New construction work stopped at the seminary that summer. The company doing the work—headed by Abel’s older brother, Ashraf—complained that Khan was delaying payments and making it impossible for him to keep laborers working. 

Khan said she had concerns about the financial arrangement. 

“Large sums of money had flown into the accounts of his two brothers and there were not receipts of it,” she told CT. “These are very clear things.”

Khan publicized the investigation of financial fraud at the end of the year. As CT and others reported, Abel was accused of sloppy recordkeeping and possible fraud. The financial firm that wrote the report, however, noted that its investigation was not done according to the best practices of the International Standards of Auditing. Investigators only had access to the information that Khan gave them, according to seminary officials. 

The legitimate board does not believe there is any merit to the allegations of financial misconduct. Seminary officials say the construction spending appeared proper, and the work was done for a reasonable amount of money. 
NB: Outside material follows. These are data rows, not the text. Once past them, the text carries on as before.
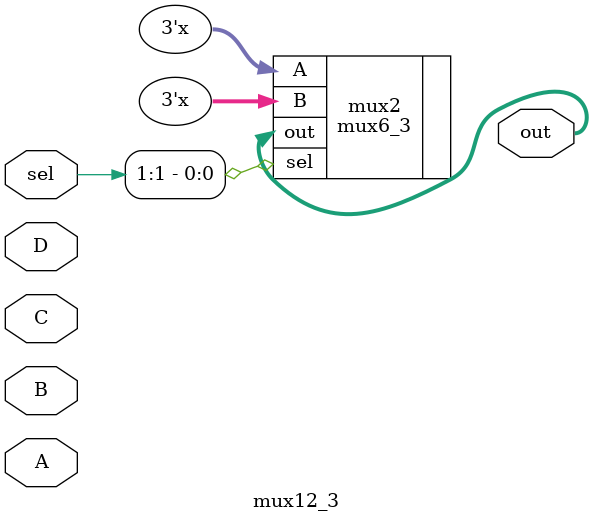
<source format=v>
module mux12_3 (A, B, C, D, sel, out);

    input [2:0] A;
    input [2:0] B;
    input [2:0] C;
    input [2:0] D;
    input [1:0] sel;
    
    output [2:0] out;
    
    mux6_3 mux0 (.A(A[2:0]), .B(B[2:0]), .sel(sel[0]), .out(out0[2:0]));
    mux6_3 mux1 (.A(C[2:0]), .B(D[2:0]), .sel(sel[0]), .out(out1[2:0]));
    
    mux6_3 mux2 (.A(out0[2:0]), .B(out1[2:0]), .sel(sel[1]), .out(out[2:0]));
    
endmodule

</source>
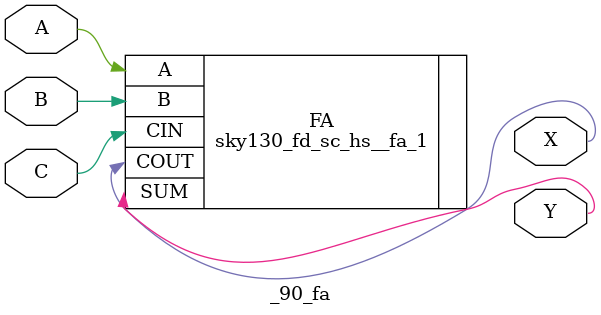
<source format=v>
`define FA_CELL         sky130_fd_sc_hs__fa_1 

(* techmap_celltype = "$fa" *)
module _90_fa (A, B, C, X, Y);
	parameter WIDTH = 1;

	(* force_downto *)
	input [WIDTH-1:0] A, B, C;
	(* force_downto *)
	output [WIDTH-1:0] X, Y;

	(* force_downto *)
	wire [WIDTH-1:0] t1, t2, t3;

    wire _TECHMAP_FAIL_ = WIDTH > 1;

    `FA_CELL FA ( .COUT(X), .CIN(C), .A(A), .B(B), .SUM(Y) );

endmodule

</source>
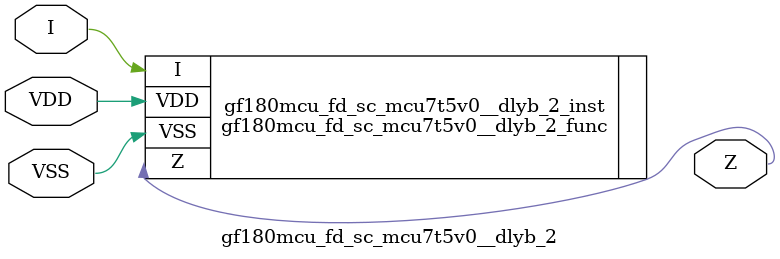
<source format=v>

module gf180mcu_fd_sc_mcu7t5v0__dlyb_2( I, Z, VDD, VSS );
input I;
inout VDD, VSS;
output Z;

   `ifdef FUNCTIONAL  //  functional //

	gf180mcu_fd_sc_mcu7t5v0__dlyb_2_func gf180mcu_fd_sc_mcu7t5v0__dlyb_2_behav_inst(.I(I),.Z(Z),.VDD(VDD),.VSS(VSS));

   `else

	gf180mcu_fd_sc_mcu7t5v0__dlyb_2_func gf180mcu_fd_sc_mcu7t5v0__dlyb_2_inst(.I(I),.Z(Z),.VDD(VDD),.VSS(VSS));

	// spec_gates_begin


	// spec_gates_end



   specify

	// specify_block_begin

	// comb arc I --> Z
	 (I => Z) = (1.0,1.0);

	// specify_block_end

   endspecify

   `endif

endmodule

</source>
An internal review of financial records also showed that Abel didn’t handle payments—Khan did. She told CT it’s true that she signed off on construction spending.

“The accountant would bring the final financial report for me to sign, which I would sign,” she said. “Now I realize I made a serious mistake.”

Khan’s replacement at Gujranwala Theological Seminary told CT that the construction work is finished and everything looks good. 

“The building is amazing,” said Jack Haberer, a minister in the mainline Presbyterian Church (USA). “[We have a] very large lecture hall, four large classrooms, and administrative offices. About 6,000 square feet. In round numbers, it would cost at least $600,000 in the US. It was built there for about $120,000 US.”

Haberer said the school is ready for a new semester and officials hope to turn a new page. Gujranwala Theological Seminary will start classes in September.